Im Sommer 2017 in Hamburg haben viele Menschen sich anlässlich der Unruhen um den G20-Gipfel an aufständischen Momenten beteiligt. Einige der Beteiligten haben vielleicht am Morgen noch nicht daran gedacht teil der Unruhen zu werden. Diese Menschen haben einen Weg aus ihrer Ohnmacht beschritten. Im vergangenem Jahr wurde hierzu schon einiges geschrieben. Viele Analysen gehen in die selbe Richtung.

 

Es sind vielleicht die Selben oder ähnliche Impulse die gesetzt wurden bei Wutausbrüchen in deren Vorfeld die Bullen jemanden getötet haben.

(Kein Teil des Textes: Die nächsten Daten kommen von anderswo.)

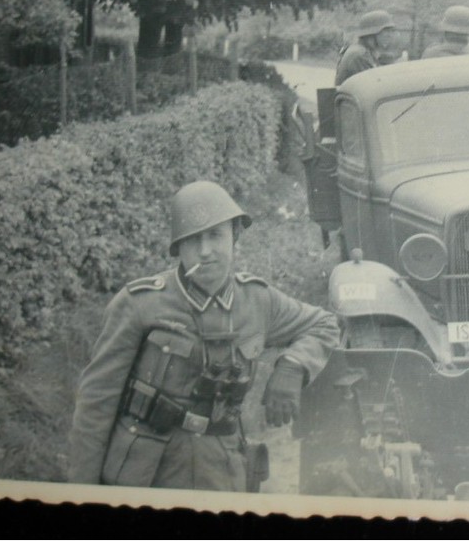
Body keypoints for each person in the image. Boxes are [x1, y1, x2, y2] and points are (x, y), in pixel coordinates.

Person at [68, 181, 340, 491]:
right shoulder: (139, 304)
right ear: (177, 248)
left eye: (215, 236)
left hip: (223, 471)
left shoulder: (258, 300)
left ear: (234, 237)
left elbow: (325, 324)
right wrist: (82, 494)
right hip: (147, 474)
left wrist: (292, 366)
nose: (206, 251)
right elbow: (95, 404)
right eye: (193, 240)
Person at [334, 9, 398, 85]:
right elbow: (375, 86)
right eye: (385, 31)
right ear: (372, 34)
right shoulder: (359, 55)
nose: (389, 35)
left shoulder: (363, 51)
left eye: (391, 31)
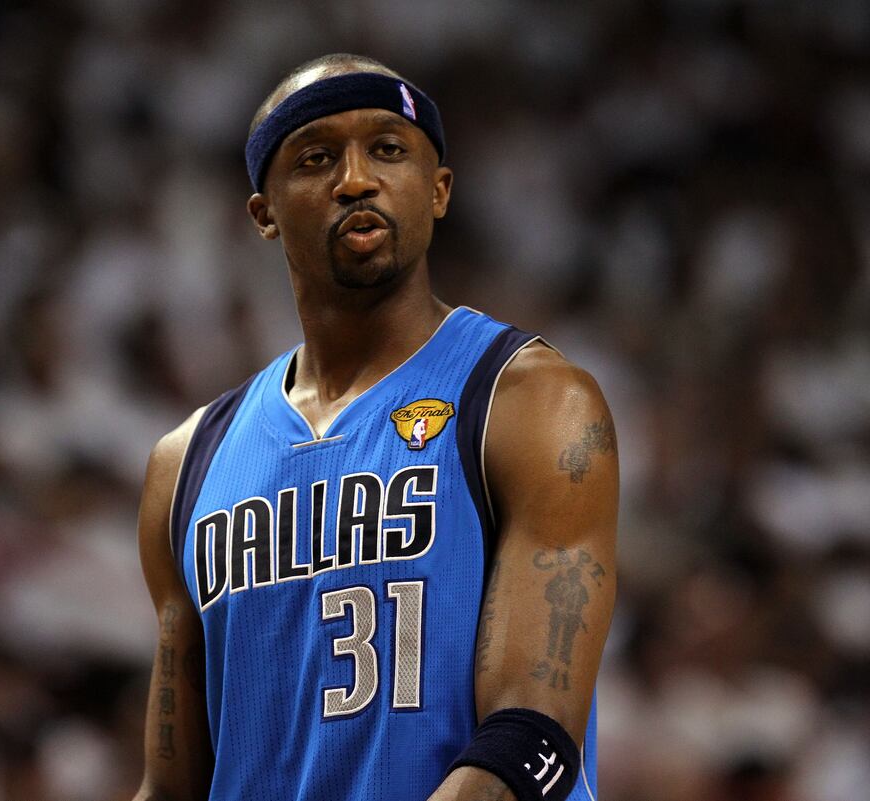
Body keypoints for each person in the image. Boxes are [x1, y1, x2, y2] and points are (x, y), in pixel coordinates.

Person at [133, 53, 617, 801]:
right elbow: (171, 789)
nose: (356, 179)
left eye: (388, 150)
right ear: (263, 214)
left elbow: (533, 735)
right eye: (316, 158)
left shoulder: (530, 400)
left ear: (438, 189)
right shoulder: (186, 464)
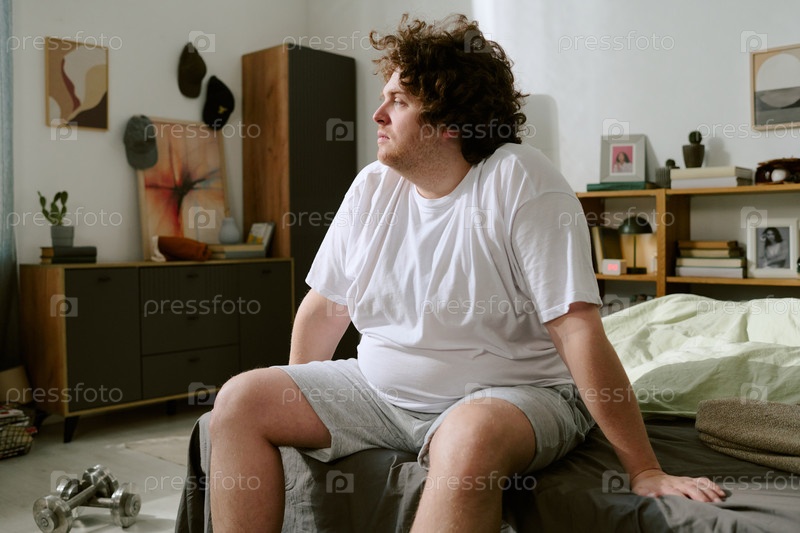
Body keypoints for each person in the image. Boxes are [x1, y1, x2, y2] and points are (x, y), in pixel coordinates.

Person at [207, 14, 725, 532]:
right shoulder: (371, 187)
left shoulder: (520, 179)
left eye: (399, 102)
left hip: (516, 395)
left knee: (469, 435)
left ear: (450, 122)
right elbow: (324, 309)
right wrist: (303, 399)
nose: (378, 115)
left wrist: (644, 468)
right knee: (239, 401)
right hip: (380, 394)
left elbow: (577, 331)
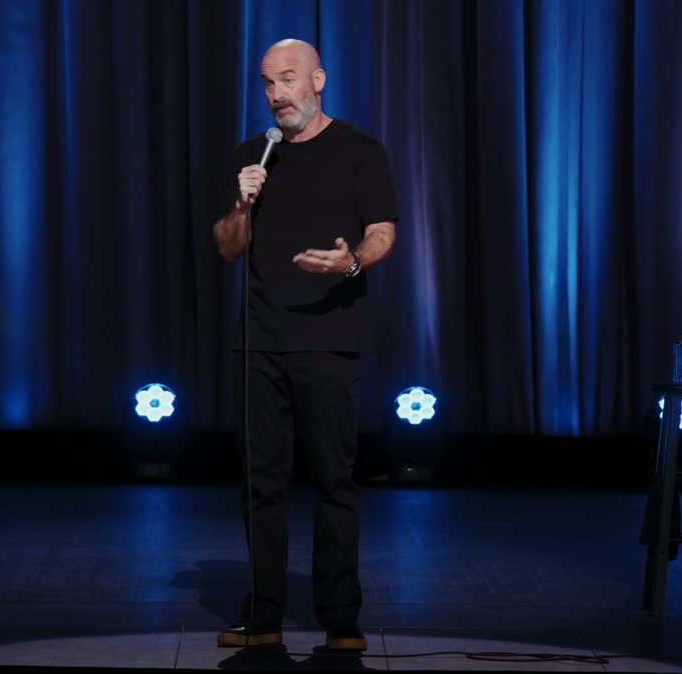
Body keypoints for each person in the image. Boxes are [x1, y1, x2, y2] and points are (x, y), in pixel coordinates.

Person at [210, 39, 397, 652]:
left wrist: (351, 263)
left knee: (333, 481)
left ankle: (341, 620)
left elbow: (382, 231)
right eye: (267, 83)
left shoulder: (360, 151)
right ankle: (263, 615)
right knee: (261, 483)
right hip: (259, 344)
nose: (276, 94)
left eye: (287, 79)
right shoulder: (253, 156)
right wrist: (243, 202)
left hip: (328, 338)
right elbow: (228, 246)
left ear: (318, 79)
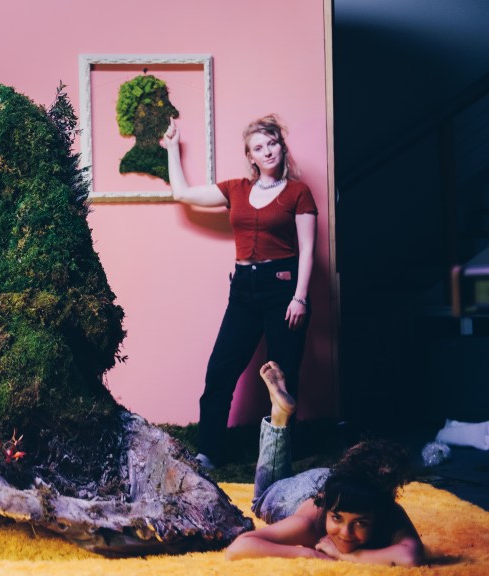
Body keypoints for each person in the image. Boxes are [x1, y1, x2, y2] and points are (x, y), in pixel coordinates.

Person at [161, 115, 318, 468]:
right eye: (259, 148)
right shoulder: (236, 190)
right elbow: (182, 194)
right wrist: (172, 148)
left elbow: (308, 249)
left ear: (282, 147)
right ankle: (209, 452)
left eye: (272, 144)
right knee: (220, 371)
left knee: (282, 378)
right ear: (250, 156)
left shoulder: (298, 193)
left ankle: (279, 456)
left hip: (284, 289)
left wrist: (300, 297)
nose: (268, 152)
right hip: (243, 290)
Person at [225, 361, 424, 566]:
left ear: (378, 517)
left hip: (346, 476)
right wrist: (310, 554)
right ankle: (278, 416)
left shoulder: (382, 505)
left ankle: (280, 415)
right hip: (299, 493)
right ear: (327, 510)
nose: (345, 533)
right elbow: (238, 548)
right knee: (261, 499)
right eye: (337, 518)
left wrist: (345, 556)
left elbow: (411, 557)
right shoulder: (309, 524)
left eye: (360, 523)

Es kann durchaus in Erwägung gezogen werden, dass die Wut in Hamburg oder Berlin, die bei den Festnamen zu Vorschein kam, ein Vorläufer der Ausbrüche in den französischen Banlieues, den schwedischen Plattenbausiedlungen, in London/Tottenham oder der Athener Innenstadt ist.

 

Wir denken es lohnt sich, sich weiterhin Gedanken diesbezüglich zu machen und seine Sinne auch für Ereignisse mit nicht offensichtlichem Bezug zu einem antiautoritären Milieu oder Szene zu schärfen.

 

Die Ideen und Taktiken, die entstehen, wenn man sich nicht vor der Welt verschließt, öffnen oft neue Möglichkeiten. Was wäre zum Beispiel, wenn bei der Festname auf St. Pauli 20m weiter ein Müllcontainer auf der Straße angezündet worden wäre? Wäre es ein Lauffeuer geworden, dass immer mehr Menschen angezogen hätte? Oder was, wenn in Kreuzberg die Streifenwagen fahruntauglich gemacht worden wären? Wie lange hätten die Bullen noch rumprügeln können? Hätte sich die „Ganz Hamburg hasst die Polizei“ skandierende Masse im Schanzenpark anstecken lassen, wenn eine Flasche in Richtung Cops geflogen wäre? Wir werden es nie erfahren, aber wir sollten niemals aufhören darüber nachzudenken, diese Wege zu gehen und passende Impulse zur passenden Zeit zu setzen.